How health savings saved a toddler’s life

A night-time loan from her neighbors changed Santana's life.

For most of his short life, Santana’s three-year-old son, Rajib, has faced frequent bouts of illness. With her husband away, working as a day laborer, Santana was used to coping on her own.

But late one night, Rajib fell violently ill with diarrhea and vomiting. Knowing the nearest health center was an hour’s walk away, Santana rushed to the local cycle-van driver to take her son to the center. In that desperate moment, Santana realized she didn’t money to pay for transportation.

Seeing her son’s condition worsen by the minute, Santana cried out in despair. Her neighbor, Renuka, rushed to her side.

Renuka belonged to a self-help group that had set up a health savings fund designed by Grameen Foundation. It provided a cash reserve, and women in the group could borrow money from it to pay for health costs. They would repay their small loans at reasonable rates, and keep one another accountable as a group.

After learning about Santana’s dilemma, Renuka quickly met with the women in her self-help group. They decided to give Santana a small loan so she could take her son to get help. Cash in hand, Santana raced her son to the health center. There, he received oral rehydration therapy overnight, before returning home the next morning.

Santana’s neighbor was able to help because she had the right resources for a health emergency—and she didn’t think twice about sharing those resources. Although Santana also belonged to a self-help group, it had decided against setting up a health savings fund.  At their very next meeting, Santana convinced the group to reverse that decision.

The financial setback of treating a sudden illness—and of being unable to work while ill—is one of the main reasons why families are unable to break through the cycle of poverty. Poor families often don’t have cash on hand to pay for sickness or injury, and medical loans with reasonable interest rates can be hard, and sometimes impossible, to come by.

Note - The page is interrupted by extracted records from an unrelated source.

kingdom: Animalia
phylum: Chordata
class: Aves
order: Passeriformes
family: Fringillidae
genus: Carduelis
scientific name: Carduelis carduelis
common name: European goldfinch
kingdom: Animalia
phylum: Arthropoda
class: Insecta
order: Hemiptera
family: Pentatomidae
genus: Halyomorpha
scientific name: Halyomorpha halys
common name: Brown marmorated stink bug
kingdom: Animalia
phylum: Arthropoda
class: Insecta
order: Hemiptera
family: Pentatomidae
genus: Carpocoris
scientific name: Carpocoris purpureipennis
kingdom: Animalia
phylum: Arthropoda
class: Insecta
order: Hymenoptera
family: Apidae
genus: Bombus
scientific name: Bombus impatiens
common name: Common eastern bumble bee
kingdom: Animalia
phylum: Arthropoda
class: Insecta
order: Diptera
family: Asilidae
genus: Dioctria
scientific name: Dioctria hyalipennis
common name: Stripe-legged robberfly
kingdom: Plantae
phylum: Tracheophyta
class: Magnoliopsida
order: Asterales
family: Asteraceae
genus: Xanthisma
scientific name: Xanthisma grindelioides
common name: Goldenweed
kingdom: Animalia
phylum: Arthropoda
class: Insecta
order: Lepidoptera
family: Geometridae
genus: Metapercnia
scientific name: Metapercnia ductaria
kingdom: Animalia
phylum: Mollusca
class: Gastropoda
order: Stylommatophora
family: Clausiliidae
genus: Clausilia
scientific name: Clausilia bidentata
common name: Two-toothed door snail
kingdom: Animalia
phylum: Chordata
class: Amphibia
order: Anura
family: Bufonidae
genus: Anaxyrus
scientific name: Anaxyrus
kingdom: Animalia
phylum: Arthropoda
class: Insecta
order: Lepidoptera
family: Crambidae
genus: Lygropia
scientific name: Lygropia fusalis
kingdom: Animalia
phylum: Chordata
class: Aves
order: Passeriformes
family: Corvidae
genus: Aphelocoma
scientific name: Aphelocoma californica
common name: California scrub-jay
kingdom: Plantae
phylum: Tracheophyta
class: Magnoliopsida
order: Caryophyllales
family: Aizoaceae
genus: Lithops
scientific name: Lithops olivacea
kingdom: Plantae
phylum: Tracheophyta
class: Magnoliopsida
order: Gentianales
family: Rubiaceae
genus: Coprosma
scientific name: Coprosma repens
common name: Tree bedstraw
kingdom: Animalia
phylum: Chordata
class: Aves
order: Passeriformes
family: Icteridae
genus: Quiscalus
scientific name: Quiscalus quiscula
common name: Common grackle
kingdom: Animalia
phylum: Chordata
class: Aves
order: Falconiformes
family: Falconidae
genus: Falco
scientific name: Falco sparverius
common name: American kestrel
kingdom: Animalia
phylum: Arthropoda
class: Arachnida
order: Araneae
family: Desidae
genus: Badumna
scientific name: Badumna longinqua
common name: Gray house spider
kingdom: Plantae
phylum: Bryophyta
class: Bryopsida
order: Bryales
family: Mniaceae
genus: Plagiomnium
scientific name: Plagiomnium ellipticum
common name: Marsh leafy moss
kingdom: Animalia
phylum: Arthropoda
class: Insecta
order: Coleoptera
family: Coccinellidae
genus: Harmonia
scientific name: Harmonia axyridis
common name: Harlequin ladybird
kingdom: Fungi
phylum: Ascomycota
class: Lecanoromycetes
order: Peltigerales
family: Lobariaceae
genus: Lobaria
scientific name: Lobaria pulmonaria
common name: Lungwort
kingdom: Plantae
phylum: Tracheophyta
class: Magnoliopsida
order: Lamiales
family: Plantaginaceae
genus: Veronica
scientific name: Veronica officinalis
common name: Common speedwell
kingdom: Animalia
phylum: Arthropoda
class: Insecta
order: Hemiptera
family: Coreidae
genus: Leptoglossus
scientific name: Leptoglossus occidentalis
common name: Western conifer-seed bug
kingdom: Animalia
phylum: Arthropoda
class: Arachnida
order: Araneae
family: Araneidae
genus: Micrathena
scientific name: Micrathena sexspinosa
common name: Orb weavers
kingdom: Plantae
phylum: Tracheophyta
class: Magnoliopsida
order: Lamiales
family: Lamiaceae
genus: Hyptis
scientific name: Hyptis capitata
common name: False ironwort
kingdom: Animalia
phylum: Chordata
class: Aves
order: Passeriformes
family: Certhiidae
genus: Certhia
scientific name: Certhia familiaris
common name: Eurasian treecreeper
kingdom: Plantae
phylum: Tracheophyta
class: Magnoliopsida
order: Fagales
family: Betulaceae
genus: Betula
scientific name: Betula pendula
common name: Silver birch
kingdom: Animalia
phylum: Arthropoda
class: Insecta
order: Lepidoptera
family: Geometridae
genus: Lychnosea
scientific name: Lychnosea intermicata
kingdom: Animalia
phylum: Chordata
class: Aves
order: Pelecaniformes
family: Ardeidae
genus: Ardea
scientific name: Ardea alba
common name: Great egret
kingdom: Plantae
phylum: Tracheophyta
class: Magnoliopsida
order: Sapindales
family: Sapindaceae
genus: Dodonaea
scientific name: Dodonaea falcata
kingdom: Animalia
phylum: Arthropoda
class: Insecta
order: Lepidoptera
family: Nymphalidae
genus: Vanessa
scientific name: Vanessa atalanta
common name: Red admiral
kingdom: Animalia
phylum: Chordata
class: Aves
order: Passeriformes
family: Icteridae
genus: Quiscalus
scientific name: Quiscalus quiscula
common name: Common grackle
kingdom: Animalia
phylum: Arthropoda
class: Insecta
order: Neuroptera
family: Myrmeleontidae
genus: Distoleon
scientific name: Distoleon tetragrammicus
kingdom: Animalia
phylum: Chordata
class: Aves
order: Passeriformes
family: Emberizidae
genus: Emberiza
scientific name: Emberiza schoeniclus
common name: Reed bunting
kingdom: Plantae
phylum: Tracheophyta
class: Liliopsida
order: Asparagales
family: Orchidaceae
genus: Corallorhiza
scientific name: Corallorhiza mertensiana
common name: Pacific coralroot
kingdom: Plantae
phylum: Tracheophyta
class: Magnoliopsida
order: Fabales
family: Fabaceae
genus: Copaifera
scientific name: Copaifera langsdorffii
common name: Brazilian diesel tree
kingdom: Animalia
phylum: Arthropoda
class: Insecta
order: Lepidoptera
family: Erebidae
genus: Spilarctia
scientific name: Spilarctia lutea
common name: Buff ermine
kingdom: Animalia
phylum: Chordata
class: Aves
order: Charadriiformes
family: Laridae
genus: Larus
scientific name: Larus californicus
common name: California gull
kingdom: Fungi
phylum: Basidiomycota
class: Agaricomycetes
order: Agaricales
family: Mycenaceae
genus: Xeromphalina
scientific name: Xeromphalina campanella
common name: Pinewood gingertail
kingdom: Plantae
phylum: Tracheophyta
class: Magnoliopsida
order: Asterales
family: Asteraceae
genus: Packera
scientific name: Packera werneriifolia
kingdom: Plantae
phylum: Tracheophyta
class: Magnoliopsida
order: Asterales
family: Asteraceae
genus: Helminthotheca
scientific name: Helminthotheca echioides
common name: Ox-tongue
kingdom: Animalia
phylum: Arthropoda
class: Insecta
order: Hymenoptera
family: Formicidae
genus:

Working with local partners, Grameen Foundation has helped nearly 1,000 women’s self-help groups to set up health savings plan in just one small part of West Bengal, India.

The program, called Maa aur Shishu Swasthya (Mother and Child Health), funded by Johnson & Johnson, has also tackled anemia, malnutrition, and other crucial health issues, providing education and training for mothers.  The combination of health information and financial services is saving lives and strengthening the hope of mothers and their children in poor rural areas of India.